3. Die Völkerwanderung. So haben nun die Deutschen lange
Jahre die Römer zwischen und über sich wohnen gehabt, [vor allem an
dem größten deutschen Strom, von dem die Chronik noch tausend Jahre
später schrieb: „Er fließt mitten durch Deutschland," am Rhein. Sie
haben viel von den Römern gelernt in Handel und Kunst, Brückenbau
und Schiffahrt, und allenthalben in der Rheinprovinz gräbt man noch
jetzt alte römische Geräte und Waffen und andere Spuren ihres Lebens
aus der Erde. In Trier haben sogar die römischen Kaiser eine Zeitlang
gewohnt, noch jetzt steht dort das herrliche Römertor, die Porta nigra
und die Trümmer des Kaiserpalastes und der herrlichen Badehallen, in
denen dort die Römer Gesundheit und Vergnügen gesucht haben. Auch
das Christentum ist in diese westlichen Teile von Deutschland gedrungen.
Aber je weiter es nach Osten ging, desto mehr hörte alle Römerherrschaft
auf, und mitten durch Deutschland, von Rügen über die Gegenden, wo
jetzt Berlin, Dresden und Wien liegen, bis an die Alpen heran war ein
Landstreifen ganz menschenleer, da trennten sich die Westgermanen von
den Ostgermanen. Bis dann auf einmal aus den Grassteppen Asiens
ein wildes Reitervolk hervorbrach, die Hunnen, das sich auf die Ost-
germanen stürzte und sie vorwärts drängte nach Süden und Osten.

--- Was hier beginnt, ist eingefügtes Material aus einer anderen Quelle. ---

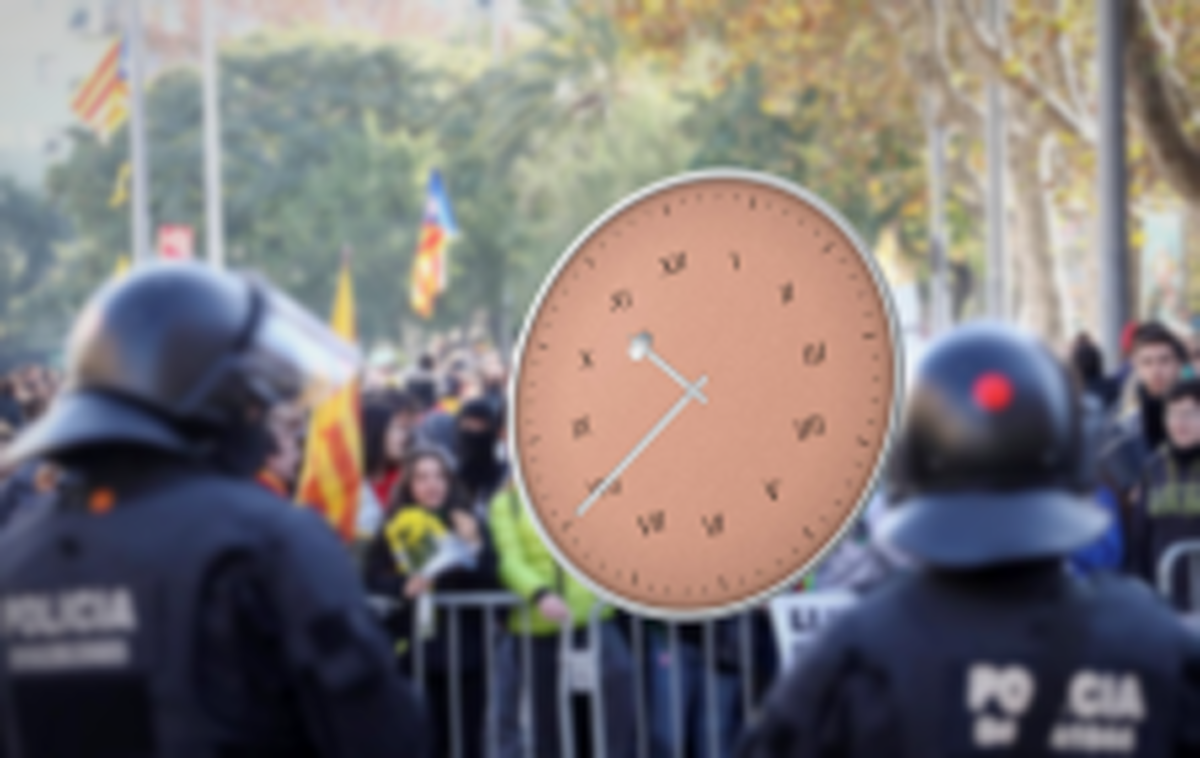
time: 10:40
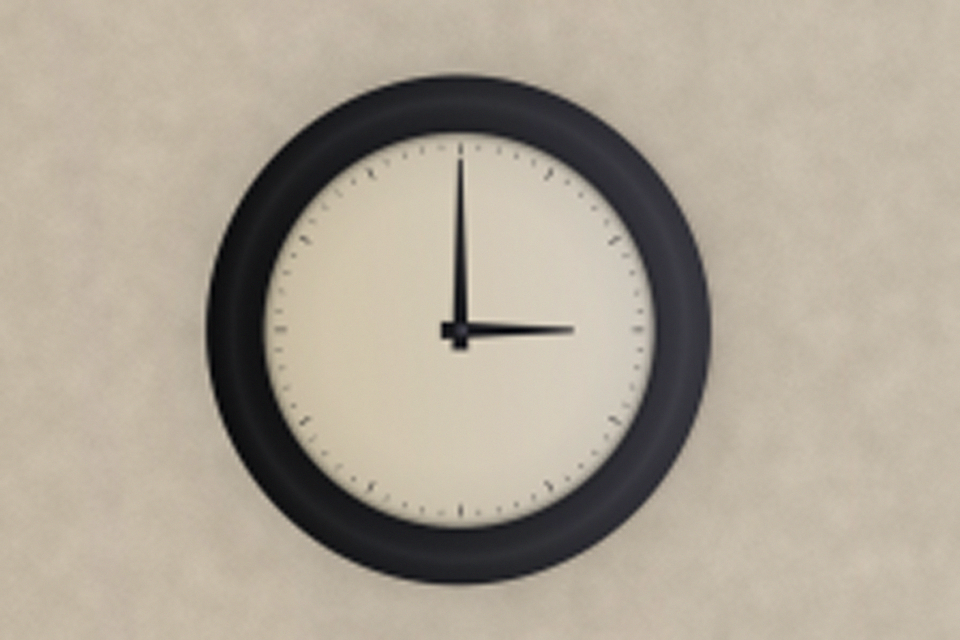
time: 3:00
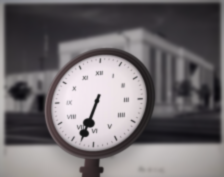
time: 6:33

Die
ganzen deutschen Völker fingen an, sich durcheinanderzuschieben, und so
klopften sie auch wieder an die Tore des römischen Reiches und haben
sie endlich aufgebrochen und das Reich überschwemmt, bis sie zuletzt wirk-
lich über die Alpen kamen und vor die Mauern der alten Hauptstadt
der Welt, die Mauern von Rom. Das war das edle Volk der West»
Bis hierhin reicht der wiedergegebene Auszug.